So I give it a try and completely fell in love. On my data set it is
visibly faster then org-agenda. I also wrote a lot of code around
org-agenda over the years to support my sometimes awkward needs. And now
I just threw all this ugly code away!
That was very emotional moment for me, very good job, kind sir.
Adam Porter <address@hidden> writes:
> Mikhail Skorzhinskii <address@hidden> writes:
>
> > Adam Porter <address@hidden> writes:
> > > However, the org-ql-block version runs in about 1/5th the time (0.7
> > > seconds compared to 3.45 seconds on my collection of org-agenda-files).
> >
> > For some reason I thought that on average org-ql package is working
> > slower then native org-agenda searches. Probably because there are more
> > control and interface is much more simpler and cleaner and nothing
> > comes free of charge. That sort of thing. :-)
>
> Well, it might also be because it used to be generally slower, and I
> tried to be clear about that whenever I mentioned it. :) But I've
> applied a lot of optimizations to it over the past few months, so it's
> generally pretty fast now, sometimes much faster. It's hard to make a
> direct comparison in some cases, depending on the complexity of the
> query. I plan to continue optimizing it as I'm able, so hopefully it
> will continue improving.
>
> > I am really glad that I was mistaken. Care to drop a few thoughts on why
> > this is the case? This is applicable only for ql-block or other org-ql
> > functions are a bit faster too?
>
> Well, it's a completely different implementation. It has two main
> features which attempt to make it fast: it uses regexp searches across
> buffers as much as possible, similar to org-agenda.el but in a more
> flexible way (though there's still room for improvement here, especially
> with complex queries); and it caches results keyed on the query, buffer,
> and narrowing (cached results are discarded when a buffer is modified),
> which avoids re-running the same queries for unmodified buffers.
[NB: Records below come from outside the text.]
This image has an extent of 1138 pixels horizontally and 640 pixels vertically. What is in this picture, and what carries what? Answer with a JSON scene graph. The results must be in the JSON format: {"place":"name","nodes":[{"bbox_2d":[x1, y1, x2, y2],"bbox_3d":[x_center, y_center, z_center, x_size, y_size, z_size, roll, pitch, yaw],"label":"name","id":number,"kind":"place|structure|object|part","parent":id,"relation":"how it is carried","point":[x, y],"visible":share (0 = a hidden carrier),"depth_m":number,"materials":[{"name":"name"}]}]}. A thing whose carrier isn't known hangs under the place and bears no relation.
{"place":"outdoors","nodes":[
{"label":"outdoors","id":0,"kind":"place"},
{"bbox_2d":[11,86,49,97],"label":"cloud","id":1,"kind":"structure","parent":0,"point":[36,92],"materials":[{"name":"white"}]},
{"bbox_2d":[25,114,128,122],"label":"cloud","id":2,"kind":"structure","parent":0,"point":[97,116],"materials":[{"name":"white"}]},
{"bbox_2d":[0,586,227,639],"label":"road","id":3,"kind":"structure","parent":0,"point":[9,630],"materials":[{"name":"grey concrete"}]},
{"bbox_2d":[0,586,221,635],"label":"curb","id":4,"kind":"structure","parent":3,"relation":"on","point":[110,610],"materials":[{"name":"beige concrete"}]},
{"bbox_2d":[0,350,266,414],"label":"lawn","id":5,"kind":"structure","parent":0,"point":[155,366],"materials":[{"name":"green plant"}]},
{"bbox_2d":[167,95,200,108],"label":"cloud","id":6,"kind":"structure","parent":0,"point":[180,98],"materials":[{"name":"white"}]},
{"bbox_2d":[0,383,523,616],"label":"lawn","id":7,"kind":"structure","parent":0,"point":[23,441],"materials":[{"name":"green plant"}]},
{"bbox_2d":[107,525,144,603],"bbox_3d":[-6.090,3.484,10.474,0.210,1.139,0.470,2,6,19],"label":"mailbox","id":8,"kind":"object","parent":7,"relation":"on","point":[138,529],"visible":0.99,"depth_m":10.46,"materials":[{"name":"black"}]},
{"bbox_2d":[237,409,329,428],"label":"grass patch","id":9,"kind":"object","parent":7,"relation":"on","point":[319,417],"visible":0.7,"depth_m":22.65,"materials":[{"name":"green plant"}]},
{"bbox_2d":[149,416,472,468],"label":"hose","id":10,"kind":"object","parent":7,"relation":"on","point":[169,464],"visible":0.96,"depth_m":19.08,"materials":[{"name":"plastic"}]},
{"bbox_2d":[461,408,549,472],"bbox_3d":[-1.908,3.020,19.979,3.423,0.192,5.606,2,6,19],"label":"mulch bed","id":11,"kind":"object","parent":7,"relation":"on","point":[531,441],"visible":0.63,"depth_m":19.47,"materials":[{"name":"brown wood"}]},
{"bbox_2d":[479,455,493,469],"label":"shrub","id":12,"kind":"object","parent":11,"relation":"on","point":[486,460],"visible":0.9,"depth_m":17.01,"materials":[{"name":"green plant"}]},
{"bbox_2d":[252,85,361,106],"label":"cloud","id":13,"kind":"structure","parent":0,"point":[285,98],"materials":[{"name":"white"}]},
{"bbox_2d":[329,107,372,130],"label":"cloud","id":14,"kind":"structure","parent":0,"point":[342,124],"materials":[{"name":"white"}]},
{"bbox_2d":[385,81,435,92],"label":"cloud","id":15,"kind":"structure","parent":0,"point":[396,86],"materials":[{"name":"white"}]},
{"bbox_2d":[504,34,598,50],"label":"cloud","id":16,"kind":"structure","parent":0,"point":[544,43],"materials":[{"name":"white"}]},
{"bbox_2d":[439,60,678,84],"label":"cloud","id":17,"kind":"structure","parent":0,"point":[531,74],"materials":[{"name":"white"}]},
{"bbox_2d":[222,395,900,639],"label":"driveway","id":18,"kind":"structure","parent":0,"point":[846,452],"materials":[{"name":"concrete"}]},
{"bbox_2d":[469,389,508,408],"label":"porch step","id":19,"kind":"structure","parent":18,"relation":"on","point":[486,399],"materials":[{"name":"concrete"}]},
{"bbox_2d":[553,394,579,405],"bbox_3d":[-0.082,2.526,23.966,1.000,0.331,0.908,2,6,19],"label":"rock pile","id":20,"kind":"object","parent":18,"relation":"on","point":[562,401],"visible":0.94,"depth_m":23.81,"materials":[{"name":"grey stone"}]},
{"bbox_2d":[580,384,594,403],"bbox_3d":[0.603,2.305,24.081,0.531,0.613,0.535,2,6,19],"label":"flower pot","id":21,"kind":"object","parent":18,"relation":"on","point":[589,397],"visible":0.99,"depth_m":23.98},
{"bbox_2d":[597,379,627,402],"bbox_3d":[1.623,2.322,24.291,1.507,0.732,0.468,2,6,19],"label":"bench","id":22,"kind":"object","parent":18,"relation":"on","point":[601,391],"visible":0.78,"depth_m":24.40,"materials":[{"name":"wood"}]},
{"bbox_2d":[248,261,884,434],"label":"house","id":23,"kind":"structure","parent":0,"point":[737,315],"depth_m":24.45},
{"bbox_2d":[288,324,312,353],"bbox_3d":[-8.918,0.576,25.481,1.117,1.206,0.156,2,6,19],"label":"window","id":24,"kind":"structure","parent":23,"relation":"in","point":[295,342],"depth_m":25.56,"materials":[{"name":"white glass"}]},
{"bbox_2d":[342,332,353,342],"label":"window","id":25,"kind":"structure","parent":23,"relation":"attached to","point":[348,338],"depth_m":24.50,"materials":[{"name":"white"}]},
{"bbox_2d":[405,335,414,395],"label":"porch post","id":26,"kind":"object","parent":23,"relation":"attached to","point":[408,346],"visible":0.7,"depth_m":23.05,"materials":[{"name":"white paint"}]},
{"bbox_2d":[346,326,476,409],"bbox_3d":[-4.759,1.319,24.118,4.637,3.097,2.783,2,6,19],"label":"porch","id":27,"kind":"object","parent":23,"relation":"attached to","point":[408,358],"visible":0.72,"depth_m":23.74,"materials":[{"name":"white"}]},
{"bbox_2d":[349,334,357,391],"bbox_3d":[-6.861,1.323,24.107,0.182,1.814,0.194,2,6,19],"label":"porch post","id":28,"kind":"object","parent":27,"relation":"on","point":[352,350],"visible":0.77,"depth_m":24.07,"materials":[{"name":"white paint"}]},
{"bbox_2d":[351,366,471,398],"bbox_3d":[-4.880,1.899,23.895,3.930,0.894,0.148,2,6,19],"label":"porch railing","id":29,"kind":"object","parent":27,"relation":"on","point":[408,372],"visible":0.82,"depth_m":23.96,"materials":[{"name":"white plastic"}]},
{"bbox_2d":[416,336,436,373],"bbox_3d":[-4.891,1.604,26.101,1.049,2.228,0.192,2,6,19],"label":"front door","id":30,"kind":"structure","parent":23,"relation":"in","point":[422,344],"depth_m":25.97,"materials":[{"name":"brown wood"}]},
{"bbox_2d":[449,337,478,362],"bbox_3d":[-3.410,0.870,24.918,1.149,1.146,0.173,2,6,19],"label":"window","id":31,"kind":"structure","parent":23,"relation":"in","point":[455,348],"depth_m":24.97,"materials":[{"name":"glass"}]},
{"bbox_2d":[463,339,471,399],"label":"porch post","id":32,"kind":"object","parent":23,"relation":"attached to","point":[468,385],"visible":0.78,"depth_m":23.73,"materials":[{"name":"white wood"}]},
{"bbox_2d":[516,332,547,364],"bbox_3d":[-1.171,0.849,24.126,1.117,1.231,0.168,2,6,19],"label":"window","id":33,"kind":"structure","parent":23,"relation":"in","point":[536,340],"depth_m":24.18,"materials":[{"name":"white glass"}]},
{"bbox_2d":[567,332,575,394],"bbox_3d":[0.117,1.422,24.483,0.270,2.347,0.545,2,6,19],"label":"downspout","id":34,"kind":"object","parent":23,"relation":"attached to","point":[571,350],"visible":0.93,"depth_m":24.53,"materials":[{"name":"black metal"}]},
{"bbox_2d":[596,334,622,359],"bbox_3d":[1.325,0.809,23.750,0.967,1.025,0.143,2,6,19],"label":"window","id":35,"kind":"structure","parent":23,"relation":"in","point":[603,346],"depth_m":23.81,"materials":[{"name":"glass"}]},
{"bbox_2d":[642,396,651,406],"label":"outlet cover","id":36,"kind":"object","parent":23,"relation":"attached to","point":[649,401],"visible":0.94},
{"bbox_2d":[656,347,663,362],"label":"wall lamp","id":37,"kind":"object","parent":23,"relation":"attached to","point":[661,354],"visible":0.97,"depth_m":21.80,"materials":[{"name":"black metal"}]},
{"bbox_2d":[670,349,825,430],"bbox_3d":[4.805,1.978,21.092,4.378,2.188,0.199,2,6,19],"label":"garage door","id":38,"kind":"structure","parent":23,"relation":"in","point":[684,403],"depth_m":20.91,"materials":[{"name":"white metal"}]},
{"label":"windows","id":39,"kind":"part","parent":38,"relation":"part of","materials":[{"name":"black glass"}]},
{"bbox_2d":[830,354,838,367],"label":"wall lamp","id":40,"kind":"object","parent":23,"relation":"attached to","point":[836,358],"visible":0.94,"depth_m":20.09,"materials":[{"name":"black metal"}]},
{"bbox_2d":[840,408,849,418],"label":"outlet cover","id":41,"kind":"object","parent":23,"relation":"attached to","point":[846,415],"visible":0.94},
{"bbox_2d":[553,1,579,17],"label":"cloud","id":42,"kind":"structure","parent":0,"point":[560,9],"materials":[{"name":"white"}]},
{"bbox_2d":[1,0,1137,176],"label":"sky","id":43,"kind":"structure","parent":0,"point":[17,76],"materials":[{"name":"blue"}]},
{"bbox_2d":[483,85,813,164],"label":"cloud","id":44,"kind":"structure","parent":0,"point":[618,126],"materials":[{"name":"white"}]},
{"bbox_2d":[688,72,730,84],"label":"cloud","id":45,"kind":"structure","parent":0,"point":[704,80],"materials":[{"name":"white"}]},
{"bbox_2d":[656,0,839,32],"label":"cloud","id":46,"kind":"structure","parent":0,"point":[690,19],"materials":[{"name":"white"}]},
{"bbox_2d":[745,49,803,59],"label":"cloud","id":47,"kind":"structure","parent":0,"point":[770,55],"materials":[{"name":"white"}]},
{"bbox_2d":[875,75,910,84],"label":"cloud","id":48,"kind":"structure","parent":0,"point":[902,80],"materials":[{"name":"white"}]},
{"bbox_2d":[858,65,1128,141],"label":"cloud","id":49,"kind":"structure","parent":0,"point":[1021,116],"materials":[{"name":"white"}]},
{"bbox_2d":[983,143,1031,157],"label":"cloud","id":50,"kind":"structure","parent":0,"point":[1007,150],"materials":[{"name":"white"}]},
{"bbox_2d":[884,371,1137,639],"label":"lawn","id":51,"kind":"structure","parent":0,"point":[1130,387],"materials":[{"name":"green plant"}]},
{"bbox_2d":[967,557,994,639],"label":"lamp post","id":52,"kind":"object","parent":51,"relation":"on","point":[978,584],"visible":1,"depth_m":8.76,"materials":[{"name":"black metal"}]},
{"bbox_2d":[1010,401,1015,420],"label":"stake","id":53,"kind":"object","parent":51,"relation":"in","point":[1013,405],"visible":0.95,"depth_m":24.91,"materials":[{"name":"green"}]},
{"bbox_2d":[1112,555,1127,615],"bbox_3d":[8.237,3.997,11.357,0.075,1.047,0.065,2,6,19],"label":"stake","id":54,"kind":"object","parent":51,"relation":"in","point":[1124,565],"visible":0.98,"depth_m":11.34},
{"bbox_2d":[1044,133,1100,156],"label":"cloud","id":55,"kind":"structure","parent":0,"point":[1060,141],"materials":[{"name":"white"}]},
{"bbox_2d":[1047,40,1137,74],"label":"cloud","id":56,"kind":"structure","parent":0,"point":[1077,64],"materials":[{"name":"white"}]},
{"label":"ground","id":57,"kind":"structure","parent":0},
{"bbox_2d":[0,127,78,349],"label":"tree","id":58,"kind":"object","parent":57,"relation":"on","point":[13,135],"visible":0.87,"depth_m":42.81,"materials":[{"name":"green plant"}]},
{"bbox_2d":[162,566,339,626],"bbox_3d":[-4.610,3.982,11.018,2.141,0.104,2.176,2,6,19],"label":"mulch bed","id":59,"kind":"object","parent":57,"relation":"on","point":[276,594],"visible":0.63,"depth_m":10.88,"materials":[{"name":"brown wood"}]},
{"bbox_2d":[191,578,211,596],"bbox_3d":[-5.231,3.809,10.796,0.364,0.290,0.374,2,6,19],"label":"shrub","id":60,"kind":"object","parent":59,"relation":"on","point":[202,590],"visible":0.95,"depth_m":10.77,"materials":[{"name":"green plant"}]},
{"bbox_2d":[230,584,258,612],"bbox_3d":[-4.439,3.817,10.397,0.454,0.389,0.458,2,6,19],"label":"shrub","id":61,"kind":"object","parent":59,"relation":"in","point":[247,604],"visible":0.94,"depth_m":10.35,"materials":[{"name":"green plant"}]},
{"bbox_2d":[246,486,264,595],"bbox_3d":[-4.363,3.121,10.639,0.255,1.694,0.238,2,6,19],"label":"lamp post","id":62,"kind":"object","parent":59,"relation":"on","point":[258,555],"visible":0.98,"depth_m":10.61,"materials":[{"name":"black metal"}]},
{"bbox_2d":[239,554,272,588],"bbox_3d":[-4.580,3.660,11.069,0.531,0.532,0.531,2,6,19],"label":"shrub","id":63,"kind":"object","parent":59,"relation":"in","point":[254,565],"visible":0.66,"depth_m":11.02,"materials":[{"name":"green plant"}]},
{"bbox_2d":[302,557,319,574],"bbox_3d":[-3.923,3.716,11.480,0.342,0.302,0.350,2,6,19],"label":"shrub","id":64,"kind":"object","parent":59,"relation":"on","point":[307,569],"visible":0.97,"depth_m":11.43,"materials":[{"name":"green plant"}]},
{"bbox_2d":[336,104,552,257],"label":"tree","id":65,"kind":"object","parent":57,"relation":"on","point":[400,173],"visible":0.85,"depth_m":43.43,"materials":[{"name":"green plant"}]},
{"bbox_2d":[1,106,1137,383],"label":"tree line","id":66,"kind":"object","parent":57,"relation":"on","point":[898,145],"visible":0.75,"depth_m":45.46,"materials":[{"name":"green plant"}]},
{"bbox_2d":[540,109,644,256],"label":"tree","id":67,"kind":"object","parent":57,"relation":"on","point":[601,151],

Oh,
> and it also byte-compiles query predicates and action functions to eke
> out a bit more speed.
>
> And in general, I run benchmarks and try to improve performance when
> possible; you can see some of the benchmark results in the notes.org
> file in the repo (not all of which are up-to-date with current org-ql
> code).
>
> org-ql-block is just a way to make use of the results returned by org-ql
> queries; other ways include org-ql-agenda, org-ql-search, and of course
> you can use the raw results however you like, including calling whatever
> :action function you like at matching entries, to return whatever kind
> of data you need, or even perform actions directly on entries.
>
> In other words, the querying code is separate from the display-related
> code, so all org-ql-block, org-ql-agenda, org-ql-search, etc. do is
> format results from org-ql queries and display them.
>
> Upcoming features include an org-ql-sparse-tree command, like
> org-sparse-tree but using org-ql queries; recursive queries; and
> probably a timeline view like I recently posted about.
>
> Please let me know if you have any feedback!